## [Exercice proposé A]
D'après le texte à lire, quelle juridiction a ordonné la réouverture des débats par arrêt du 6 avril 2022 ?

Par déclaration au greffe du 25 septembre 2019, la société Gamed Pressing Meudon a interjeté appel de cette décision.
Par arrêt du 6 avril 2022, la cour d'appel de Versailles a ordonné la réouverture des débats et la révocation de l'ordonnance de clôture pour permettre l'intervention volontaire ou l'assignation forcée par la salariée qui a formé appel incident de Maître Basse es-qualité de liquidateur judiciaire de la société Gamed Pressing Meudon et de l'AGS et aux parties de déposer de nouvelles conclusions ;
Par courriers du 20 mai 2022 et du 28 juin 2022, maître Christophe Basse, mandataire liquidateur de la société Gamed Pressing Meudon, a indiqué qu'il ne serait pas représenté dans cette affaire, compte tenu de l'impécuniosité de la liquidation, qu'il s'en rapportait à la sagesse de la cour, précisant ne pas maintenir l'appel formé par son administrée ;
Par dernières conclusions remises au greffe et notifiées par RPVA le 7 septembre 2022, auxquelles il est renvoyé pour un plus ample exposé des moyens, Madame [V] [Y], intimée, demande à la cour de :
- Déclarer recevable et bien fondée l'assignation en intervention forcée délivrée à sa requête à l'encontre du centre de gestion et d'études AGS CGEA Ile-de-France Ouest, [Adresse 2], [Localité 7].

## [Enregistrements]

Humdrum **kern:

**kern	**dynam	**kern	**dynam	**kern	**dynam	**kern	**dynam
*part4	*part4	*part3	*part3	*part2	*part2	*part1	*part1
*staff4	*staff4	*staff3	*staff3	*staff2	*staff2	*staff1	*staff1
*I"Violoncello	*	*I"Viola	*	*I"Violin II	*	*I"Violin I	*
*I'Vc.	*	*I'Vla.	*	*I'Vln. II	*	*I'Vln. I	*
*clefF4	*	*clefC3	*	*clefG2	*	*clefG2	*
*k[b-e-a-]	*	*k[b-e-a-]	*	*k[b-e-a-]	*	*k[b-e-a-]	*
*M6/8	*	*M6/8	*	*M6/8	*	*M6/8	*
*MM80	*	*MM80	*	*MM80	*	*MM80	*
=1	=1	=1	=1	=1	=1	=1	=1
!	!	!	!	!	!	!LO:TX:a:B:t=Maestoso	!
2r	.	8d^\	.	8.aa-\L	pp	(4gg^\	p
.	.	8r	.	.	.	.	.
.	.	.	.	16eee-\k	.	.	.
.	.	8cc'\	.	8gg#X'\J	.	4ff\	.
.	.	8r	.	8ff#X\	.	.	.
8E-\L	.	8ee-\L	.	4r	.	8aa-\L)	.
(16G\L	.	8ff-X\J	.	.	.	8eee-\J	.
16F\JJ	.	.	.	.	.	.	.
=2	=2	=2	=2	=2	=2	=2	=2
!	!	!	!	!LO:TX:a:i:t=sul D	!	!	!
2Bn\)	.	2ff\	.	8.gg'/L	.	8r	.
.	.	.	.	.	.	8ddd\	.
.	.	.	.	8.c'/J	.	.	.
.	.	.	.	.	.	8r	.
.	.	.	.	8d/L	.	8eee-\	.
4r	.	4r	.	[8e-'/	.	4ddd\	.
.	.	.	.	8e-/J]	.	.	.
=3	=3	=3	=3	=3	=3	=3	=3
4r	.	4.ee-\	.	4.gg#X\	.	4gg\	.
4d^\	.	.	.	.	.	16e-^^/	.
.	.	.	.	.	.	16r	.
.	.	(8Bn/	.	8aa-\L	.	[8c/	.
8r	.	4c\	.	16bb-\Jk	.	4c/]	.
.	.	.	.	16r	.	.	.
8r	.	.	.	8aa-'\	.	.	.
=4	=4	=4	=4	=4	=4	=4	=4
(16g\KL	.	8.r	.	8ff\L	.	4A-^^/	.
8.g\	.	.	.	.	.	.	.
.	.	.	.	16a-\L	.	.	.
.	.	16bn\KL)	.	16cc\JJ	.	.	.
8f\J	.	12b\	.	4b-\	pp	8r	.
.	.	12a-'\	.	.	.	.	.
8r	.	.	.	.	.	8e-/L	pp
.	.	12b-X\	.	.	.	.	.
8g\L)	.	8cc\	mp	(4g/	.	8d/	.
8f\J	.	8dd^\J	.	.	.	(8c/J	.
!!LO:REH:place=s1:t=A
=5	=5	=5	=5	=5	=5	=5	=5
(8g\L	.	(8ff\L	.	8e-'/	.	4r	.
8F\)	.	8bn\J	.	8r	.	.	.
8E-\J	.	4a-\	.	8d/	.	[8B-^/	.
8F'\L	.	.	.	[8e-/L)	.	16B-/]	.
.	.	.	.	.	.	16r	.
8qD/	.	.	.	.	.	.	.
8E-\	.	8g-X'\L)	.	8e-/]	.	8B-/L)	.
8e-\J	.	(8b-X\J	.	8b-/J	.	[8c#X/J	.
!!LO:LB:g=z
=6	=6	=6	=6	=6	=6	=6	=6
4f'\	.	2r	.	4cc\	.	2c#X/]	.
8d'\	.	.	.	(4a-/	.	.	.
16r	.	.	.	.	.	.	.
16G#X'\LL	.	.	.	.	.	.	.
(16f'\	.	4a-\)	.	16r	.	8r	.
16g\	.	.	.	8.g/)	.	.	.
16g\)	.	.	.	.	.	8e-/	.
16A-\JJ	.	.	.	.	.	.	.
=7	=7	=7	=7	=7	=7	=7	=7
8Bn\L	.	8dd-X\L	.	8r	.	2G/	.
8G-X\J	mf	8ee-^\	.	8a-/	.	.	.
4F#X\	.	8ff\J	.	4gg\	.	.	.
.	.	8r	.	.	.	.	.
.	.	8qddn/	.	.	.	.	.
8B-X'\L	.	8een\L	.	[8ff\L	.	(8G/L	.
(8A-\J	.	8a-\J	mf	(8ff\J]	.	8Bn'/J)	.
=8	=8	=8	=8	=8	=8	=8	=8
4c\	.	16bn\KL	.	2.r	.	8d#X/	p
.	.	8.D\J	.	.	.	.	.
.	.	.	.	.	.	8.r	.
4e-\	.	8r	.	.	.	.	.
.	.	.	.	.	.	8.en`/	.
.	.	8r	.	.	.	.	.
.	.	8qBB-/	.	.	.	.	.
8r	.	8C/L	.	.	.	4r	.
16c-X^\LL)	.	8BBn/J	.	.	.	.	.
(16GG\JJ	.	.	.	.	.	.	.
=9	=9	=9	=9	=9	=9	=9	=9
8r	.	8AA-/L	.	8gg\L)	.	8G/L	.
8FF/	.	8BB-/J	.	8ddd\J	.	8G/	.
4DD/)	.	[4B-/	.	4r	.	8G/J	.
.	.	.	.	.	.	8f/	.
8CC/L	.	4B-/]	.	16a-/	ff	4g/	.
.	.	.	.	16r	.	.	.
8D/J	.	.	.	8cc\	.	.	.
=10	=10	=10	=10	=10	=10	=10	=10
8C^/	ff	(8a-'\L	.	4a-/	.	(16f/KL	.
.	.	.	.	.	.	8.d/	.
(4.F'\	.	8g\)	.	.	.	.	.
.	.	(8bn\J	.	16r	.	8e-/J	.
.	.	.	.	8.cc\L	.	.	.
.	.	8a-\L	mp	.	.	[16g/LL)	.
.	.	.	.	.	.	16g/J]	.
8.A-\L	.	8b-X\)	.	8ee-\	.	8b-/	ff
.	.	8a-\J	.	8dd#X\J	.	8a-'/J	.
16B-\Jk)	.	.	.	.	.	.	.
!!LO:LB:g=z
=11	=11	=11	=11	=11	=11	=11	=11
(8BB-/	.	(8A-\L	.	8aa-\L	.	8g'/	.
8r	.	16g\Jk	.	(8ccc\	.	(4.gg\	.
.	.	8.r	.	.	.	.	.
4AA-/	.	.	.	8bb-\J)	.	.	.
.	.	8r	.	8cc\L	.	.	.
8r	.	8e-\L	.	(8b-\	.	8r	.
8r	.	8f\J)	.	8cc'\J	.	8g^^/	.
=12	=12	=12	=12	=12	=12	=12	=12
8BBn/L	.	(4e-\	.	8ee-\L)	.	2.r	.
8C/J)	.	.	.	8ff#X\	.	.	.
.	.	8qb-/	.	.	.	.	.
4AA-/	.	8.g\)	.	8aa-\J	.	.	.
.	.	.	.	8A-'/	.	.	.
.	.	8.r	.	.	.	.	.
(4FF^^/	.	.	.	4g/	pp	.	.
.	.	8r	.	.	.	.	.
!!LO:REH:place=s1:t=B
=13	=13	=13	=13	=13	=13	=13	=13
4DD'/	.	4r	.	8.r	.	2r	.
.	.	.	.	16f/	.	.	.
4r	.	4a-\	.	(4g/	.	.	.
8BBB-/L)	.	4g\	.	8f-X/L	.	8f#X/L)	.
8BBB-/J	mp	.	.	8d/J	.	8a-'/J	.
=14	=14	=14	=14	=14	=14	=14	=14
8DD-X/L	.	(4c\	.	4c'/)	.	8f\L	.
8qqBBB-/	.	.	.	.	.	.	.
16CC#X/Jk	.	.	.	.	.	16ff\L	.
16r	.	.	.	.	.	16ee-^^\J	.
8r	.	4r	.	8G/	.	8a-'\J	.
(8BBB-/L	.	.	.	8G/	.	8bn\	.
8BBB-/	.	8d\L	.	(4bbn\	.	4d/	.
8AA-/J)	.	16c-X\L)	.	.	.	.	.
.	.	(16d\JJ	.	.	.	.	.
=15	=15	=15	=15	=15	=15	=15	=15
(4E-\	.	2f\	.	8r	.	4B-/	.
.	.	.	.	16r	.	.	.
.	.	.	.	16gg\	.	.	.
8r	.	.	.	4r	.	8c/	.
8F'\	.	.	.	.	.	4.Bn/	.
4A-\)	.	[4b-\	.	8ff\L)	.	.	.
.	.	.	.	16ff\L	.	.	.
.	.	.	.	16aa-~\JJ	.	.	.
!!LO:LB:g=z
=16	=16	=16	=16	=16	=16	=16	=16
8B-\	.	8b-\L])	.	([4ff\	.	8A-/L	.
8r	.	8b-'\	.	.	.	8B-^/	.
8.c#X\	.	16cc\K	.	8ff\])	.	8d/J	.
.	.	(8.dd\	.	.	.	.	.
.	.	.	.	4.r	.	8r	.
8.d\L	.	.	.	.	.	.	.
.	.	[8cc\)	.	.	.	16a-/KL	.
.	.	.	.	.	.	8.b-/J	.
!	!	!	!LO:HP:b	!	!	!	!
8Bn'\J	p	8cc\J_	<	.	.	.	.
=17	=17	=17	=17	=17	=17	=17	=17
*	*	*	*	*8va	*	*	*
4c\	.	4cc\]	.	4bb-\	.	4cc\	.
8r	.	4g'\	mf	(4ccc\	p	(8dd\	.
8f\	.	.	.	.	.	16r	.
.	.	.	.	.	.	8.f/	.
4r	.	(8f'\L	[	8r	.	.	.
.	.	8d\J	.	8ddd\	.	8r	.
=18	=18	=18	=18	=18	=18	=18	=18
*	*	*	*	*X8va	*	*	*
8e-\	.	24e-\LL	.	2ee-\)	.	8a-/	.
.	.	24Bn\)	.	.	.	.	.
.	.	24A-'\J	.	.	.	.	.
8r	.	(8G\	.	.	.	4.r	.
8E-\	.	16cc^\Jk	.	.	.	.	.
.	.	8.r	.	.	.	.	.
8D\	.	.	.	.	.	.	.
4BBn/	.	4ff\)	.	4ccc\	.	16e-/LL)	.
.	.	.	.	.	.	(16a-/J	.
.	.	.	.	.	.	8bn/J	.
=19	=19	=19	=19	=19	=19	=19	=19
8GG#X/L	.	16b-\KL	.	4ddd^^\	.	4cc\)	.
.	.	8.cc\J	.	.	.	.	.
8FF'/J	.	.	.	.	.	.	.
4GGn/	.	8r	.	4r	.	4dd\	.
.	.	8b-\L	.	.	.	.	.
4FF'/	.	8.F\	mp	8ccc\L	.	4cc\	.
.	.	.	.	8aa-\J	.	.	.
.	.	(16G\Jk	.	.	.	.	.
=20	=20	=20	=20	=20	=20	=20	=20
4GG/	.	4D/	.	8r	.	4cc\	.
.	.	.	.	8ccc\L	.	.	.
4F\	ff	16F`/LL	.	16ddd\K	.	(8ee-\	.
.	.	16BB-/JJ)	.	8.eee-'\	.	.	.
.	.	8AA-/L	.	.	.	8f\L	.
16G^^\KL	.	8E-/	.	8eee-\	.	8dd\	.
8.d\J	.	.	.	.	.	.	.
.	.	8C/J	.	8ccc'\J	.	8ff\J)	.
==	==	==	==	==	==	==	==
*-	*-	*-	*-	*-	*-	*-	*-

## [Exercice proposé B]
Comptez les lignes des enregistrements qui contiennent la chaîne "kern" : combien y en a-t-il ? Donnez uniquement le nombre.

## [Corrigé A]
La cour d'appel de Versailles.

## [Corrigé B]
2